Sunday, April 28, 2019

New Life on Old ThinkPad T41

Found my old IBM ThinkPad T41 in a cupboard. Wanted to see if I get it back to working condition.

Installed Windows XP on it, but couldn't get WiFi to work. I mean WiFi work, I can see the WiFi LED on. I can see the WiFi icon in the notification area. However, it's not able to see any WiFi access points.

Clean installed Windows 7 to see if it's any better. Wireless not even detected. Have to get the install the driver packs from my Windows XP disc to get that working. Ended up with a similar situation. However, after resetting the wireless interface, Windows was able to detect wireless networks, and go from there. The next issue I'm experiencing is that the laptop runs too slow on Windows 7. Opening a simple webpage takes ages (relatively speaking). And after installing Windows Defender, it became even slower (if that's even possible). CPU is almost always at a 100% and the hard disk is always active. Hard to believe this is the same corporate laptop running Windows and Office and Wireshark (Ethereal) back in the day!

Tried to load CloudReady via USB, but it won't boot up properly. Looks like Linux is my only option. My first choice would've been Linux Mint, but I reckon it's still too "modern" for the T41. We need something that is built/designed for old, slow 32-bit PCs from the ground up.
  • Damn Small Linux seems to be dead.
  • Read somewhere that lubuntu doesn't have the WiFi drivers out of the box.
  • Tried Puppy Linux, but the BionicPup variant I downloaded won't install because it comes with a PAE kernel, and the CPU on the T41 doesn't have PAE capability.
  • Finally settled on antiX. Based on Debian, but totally free of systemd. Now that's a feature.
Booted up antiX from USB stick just fine. Installed it on the hard disk with no issues. Got the WiFi working using ceni. Memory usage is really low, and CPU is pretty much idle if you're not doing anything. Firefox takes up a few hundred MBs of memory. Web browsing is slow, but works. Watching videos over the network or YouTube pretty much maxes out the CPU. Looks like this is only going to be useful as a text editor.

Friday, April 26, 2019

Uploading Clash Royale Matches to YouTube

Started off with me wanting to put my Clash Royale matches on YouTube. As always, wanted to go with the simplest, easiest, and cheapest way to do this.

First off, recording the gameplay. Two ways to do this - Google Play Games or as I'm using a Galaxy S9+, the Samsung Game Tools. With Google Play Games, you select the game from the carousel, then click on the floating videocamera icon to start recording. Quality setting is either 720p HD or 480p SD. You can also record yourself (audio and video) via an in-game round selfie window, if that's what you want. With Samsung Game Tools, these are the options:

  • record format (mpeg or gif)
  • audio source (mic or game)
  • video resolution (720px or 1080px)
  • choice of different bitrates and aspect ratios

Went with the latter, as I want the recording to be as hi-res as possible.
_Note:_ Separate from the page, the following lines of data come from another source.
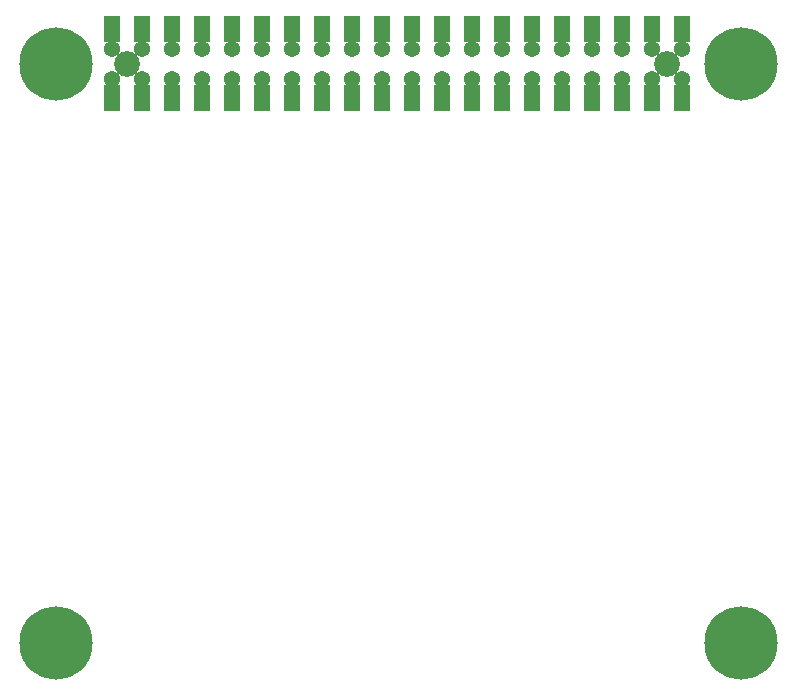
<source format=gbr>
G04 #@! TF.GenerationSoftware,KiCad,Pcbnew,(5.1.2)-2*
G04 #@! TF.CreationDate,2020-02-14T14:24:33-05:00*
G04 #@! TF.ProjectId,rpi-power-supply,7270692d-706f-4776-9572-2d737570706c,rev?*
G04 #@! TF.SameCoordinates,Original*
G04 #@! TF.FileFunction,Soldermask,Bot*
G04 #@! TF.FilePolarity,Negative*
%FSLAX46Y46*%
G04 Gerber Fmt 4.6, Leading zero omitted, Abs format (unit mm)*
G04 Created by KiCad (PCBNEW (5.1.2)-2) date 2020-02-14 14:24:33*
%MOMM*%
%LPD*%
G04 APERTURE LIST*
%ADD10C,6.200000*%
%ADD11R,1.420000X2.180000*%
%ADD12C,1.365200*%
%ADD13C,2.178000*%
G04 APERTURE END LIST*
D10*
X127980000Y-76350000D03*
X185990000Y-76340000D03*
X185990000Y-125350000D03*
X128000000Y-125340000D03*
D11*
X173430000Y-73412200D03*
X175970000Y-73412200D03*
X181050000Y-73412200D03*
X178510000Y-73412200D03*
X153110000Y-73412200D03*
X155650000Y-73412200D03*
X160730000Y-73412200D03*
X158190000Y-73412200D03*
X168350000Y-73412200D03*
X170890000Y-73412200D03*
X165810000Y-73412200D03*
X163270000Y-73412200D03*
X142950000Y-73412200D03*
X145490000Y-73412200D03*
X150570000Y-73412200D03*
X148030000Y-73412200D03*
X137870000Y-73412200D03*
X140410000Y-73412200D03*
X135330000Y-73412200D03*
X132790000Y-73412200D03*
X181050000Y-79247800D03*
X178510000Y-79247800D03*
X173430000Y-79247800D03*
X175970000Y-79247800D03*
X165810000Y-79247800D03*
X163270000Y-79247800D03*
X168350000Y-79247800D03*
X170890000Y-79247800D03*
X160730000Y-79247800D03*
X158190000Y-79247800D03*
X153110000Y-79247800D03*
X155650000Y-79247800D03*
X135330000Y-79247800D03*
X132790000Y-79247800D03*
X137870000Y-79247800D03*
X140410000Y-79247800D03*
X150570000Y-79247800D03*
X148030000Y-79247800D03*
D12*
X160730000Y-77600000D03*
X158190000Y-77600000D03*
X163270000Y-77600000D03*
X165810000Y-77600000D03*
X175970000Y-77600000D03*
X173430000Y-77600000D03*
X168350000Y-77600000D03*
X170890000Y-77600000D03*
X178510000Y-77600000D03*
X181050000Y-77600000D03*
X155650000Y-77600000D03*
X153110000Y-77600000D03*
X145490000Y-77600000D03*
X142950000Y-77600000D03*
X148030000Y-77600000D03*
X150570000Y-77600000D03*
X140410000Y-77600000D03*
X137870000Y-77600000D03*
X132790000Y-77600000D03*
X135330000Y-77600000D03*
X135330000Y-75060000D03*
X132790000Y-75060000D03*
X137870000Y-75060000D03*
X140410000Y-75060000D03*
X150570000Y-75060000D03*
X148030000Y-75060000D03*
X142950000Y-75060000D03*
X145490000Y-75060000D03*
X153110000Y-75060000D03*
X155650000Y-75060000D03*
X181050000Y-75060000D03*
X178510000Y-75060000D03*
X170890000Y-75060000D03*
X168350000Y-75060000D03*
X173430000Y-75060000D03*
X175970000Y-75060000D03*
X165810000Y-75060000D03*
X163270000Y-75060000D03*
X158190000Y-75060000D03*
X160730000Y-75060000D03*
D11*
X142950000Y-79247800D03*
X145490000Y-79247800D03*
D13*
X134060000Y-76330000D03*
X179780000Y-76330000D03*
M02*

</source>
Now that gameplay recording is sorted out, I needed a way to edit the video - basically trim the start and end portions. I know that the Photos app that came bundled with Windows 10 is able to trim videos. From the app, click on the Edit & Create button, then select Trim. Move the blue marker and align the starting point with it. Do the same for the endpoint. When ready, click on the Save as button. Aaand it spits out an error message. "It looks as though you don't have permission to save changes to this file. Try saving a copy instead." That's what I'm trying to do! Tried saving to a different location/folder. Tried changing the filename. It just won't save the edited video clip!
A search on Google shows that I'm not the only one having this issue. Didn't find any solution that worked for me, so had to look for other software that can do the job.

Found mostly trialware that requires either payment or a subscription. Some of the software/websites looks dodgy I don't even want to try them even if they're free. I did play with the open-source OpenShot a bit, but it keeps stalling and freezing. In the end, I went with Sony Vegas Pro. After a few YouTube tutorials, I was trimming videos like a pro. One thing I noticed - Vegas Pro won't render your vertical video when you use the Sony AVC/MVC format. Made sure the render properties match the project properties, but still kept getting "invalid parameter". Switched to MainConcept AVC/AAC and 1080x1920 resolution works just fine when rendering the final video. The only downside is MainConcept only supports 30fps, while Sony AVC/MVC can do 60fps.